Health Policy Report

The Week in Review

House lawmakers completed work on the lower chamber’s version of the National Defense Authorization Act (NDAA), passing the $733 billion measure to end last week’s work session. Prior to final passage, the House tacked on several provisions— including: (1) repealing the 2002 Authorization for Use of Military Force (AUMF); (2) preventing the Trump administration from deploying troops to the U.S.-Mexico border; and (3) requiring Congressional authorization for use of military force against Iran — aimed at sweetening the measure to appeal to skeptical progressive lawmakers who had the potential to tank the bill. Negotiations between the House and Senate are expected to begin soon as both chambers will need to reconcile their respective versions.  

Additionally, the House cleared seven Financial Services bills under suspension of the rules. This included a resolution that encourages the Securities and Exchange Commission (SEC) to collaborate with state securities regulators to protect investors, as well as a legislation requiring the Department of Housing and Urban Development to discount Federal Housing Administration (FHA) single-family mortgage insurance premium payments for first-time homebuyers who complete a financial literacy counseling program. Lawmakers also cleared a suspension bill out of the Judiciary Committee that would extend the compensation fund for victims of the Sept. 11 terrorist attacks through 2090.

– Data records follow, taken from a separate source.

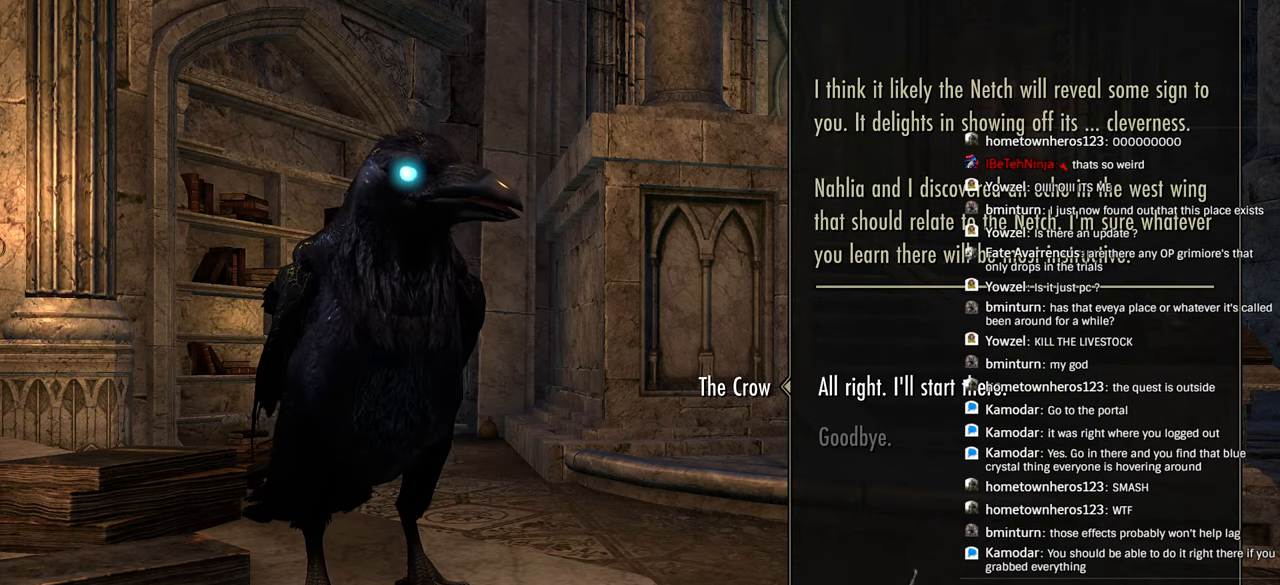
{"buttons": ["CROSS"], "left_stick": "center", "right_stick": "center", "events": [[316, "CROSS", "down"]]}
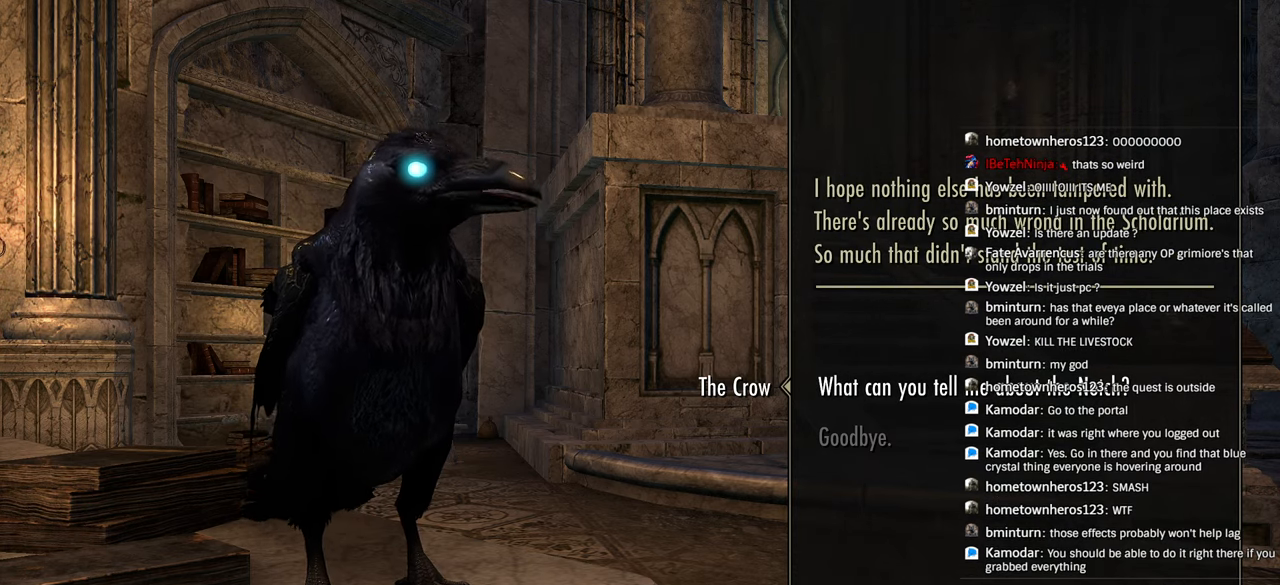
{"buttons": [], "left_stick": "center", "right_stick": "center", "events": [[16, "CROSS", "up"], [316, "CROSS", "down"], [500, "CROSS", "up"]]}
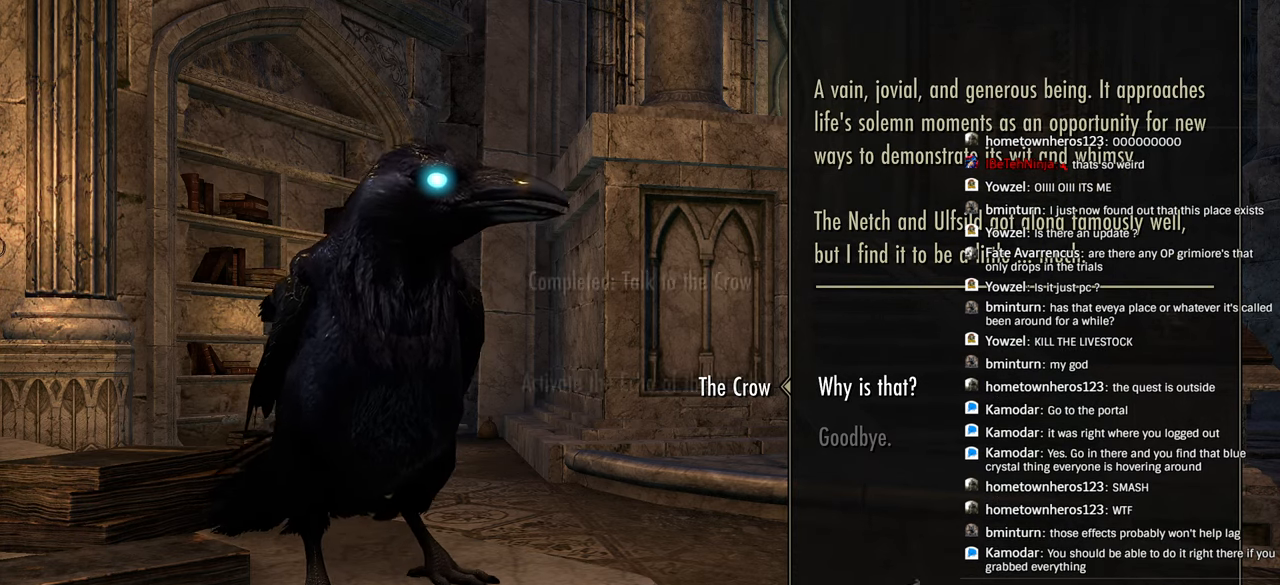
{"buttons": [], "left_stick": "center", "right_stick": "center", "events": [[283, "CROSS", "down"], [433, "CROSS", "up"]]}
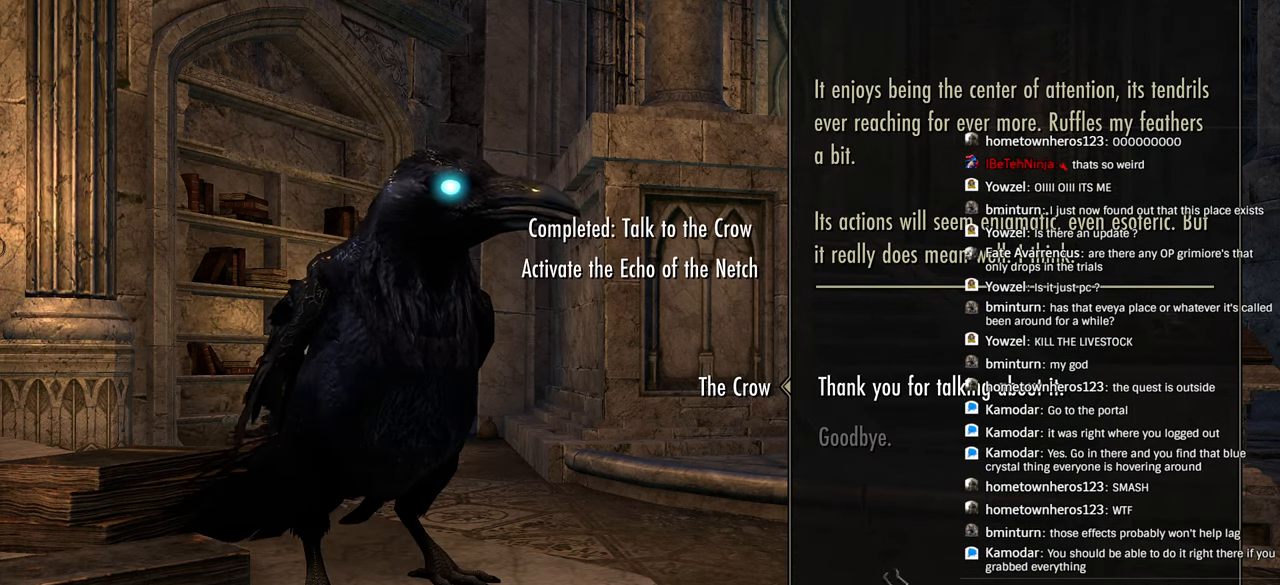
{"buttons": ["CROSS"], "left_stick": "center", "right_stick": "center", "events": [[216, "CROSS", "down"], [350, "CROSS", "up"], [400, "CROSS", "down"]]}
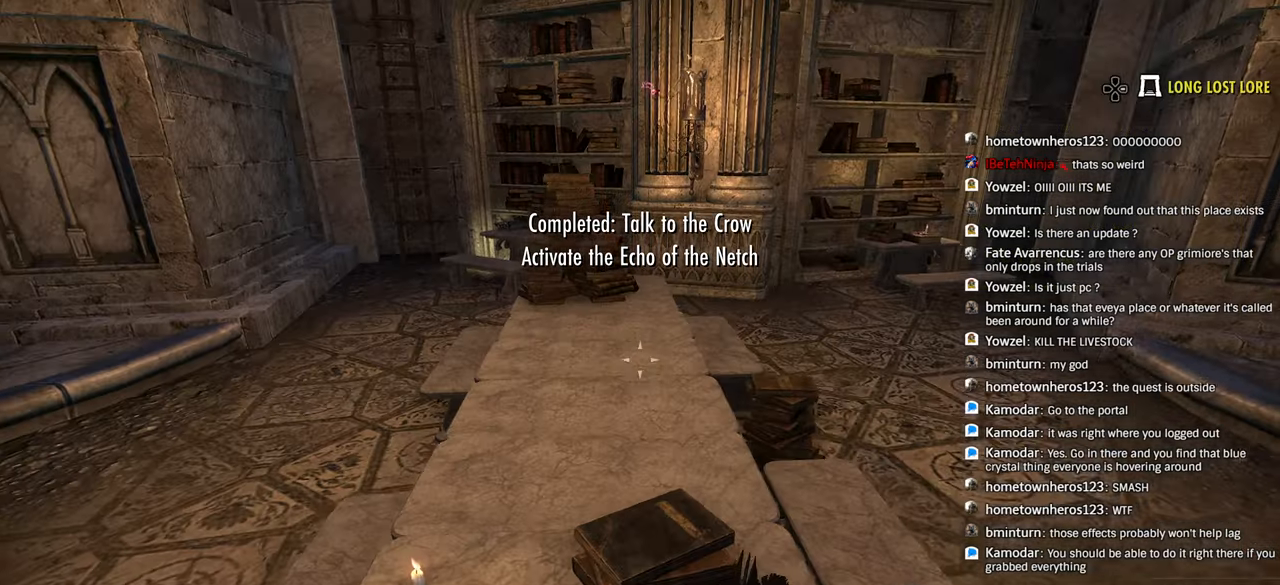
{"buttons": [], "left_stick": "center", "right_stick": "left", "events": [[16, "CROSS", "up"], [83, "CROSS", "down"], [150, "CROSS", "up"], [333, "L1", "down"], [433, "right_stick", "left"], [466, "L1", "up"]]}
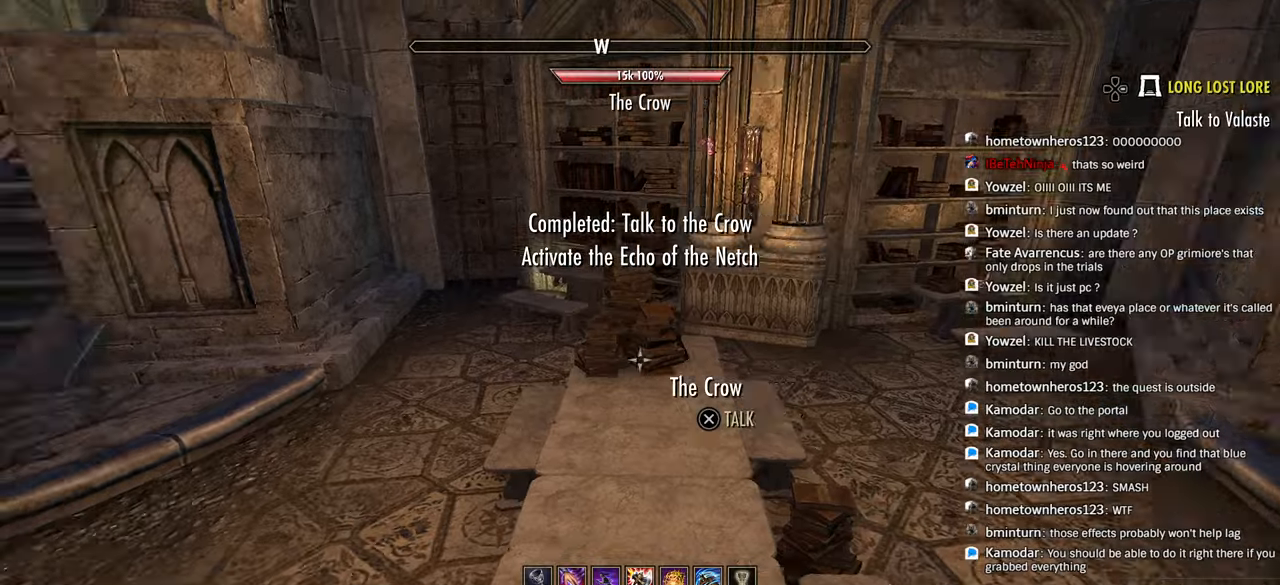
{"buttons": [], "left_stick": "center", "right_stick": "left", "events": []}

In the upper chamber, Senators resumed their push to clear the presidential nominations queue. In addition to several judicial nominees, the Senate approved nominations of three executive branch officials including: (1) Robert King to be Assistant Secretary for Postsecondary Education at the Department of Education; (2) John Pallash to be an Assistant Secretary of Labor; and (3) Peter Wright to be an Assistant Administrator for the Office of Solid Waste at the Environmental Protection Agency (EPA).

The Week Ahead

Both chambers of Congress will return to action this afternoon. In notable House floor activity this week, Democratic leadership has queued up a bill that would repeal the Affordable Care Act's (ACA) so-called "Cadillac tax." Designed to penalize employers that provide their workers with expensive benefits, the 40 percent excise tax has been a target for repeal by lawmakers on both sides of the aisle. By passing the bill under suspension of the rules, House Democrats can circumvent the need to offset revenue – a requirement that has thwarted action on the Cadillac tax for years – although it remains to be seen whether the House will, in fact, do so. And assuming the bill does make it through the House, it remains to be seen if the House bill will be taken up in the Senate without an offset.

In addition to the 22 suspension bills slated for consideration this week, the House is also expected to consider a bill out of the Education and Labor Committee that would raise the minimum wage to $15 per hour by 2025. Other notable legislation on the House floor this week include a measure authorizing appropriations for U.S. intelligence operations and a resolution holding Attorney General William Barr and Commerce Secretary Wilbur Ross in contempt of Congress for failing to comply with subpoenas issued by the Committee on Oversight and Reform. Meanwhile, Senators are expected to resume consideration of pending presidential nominations.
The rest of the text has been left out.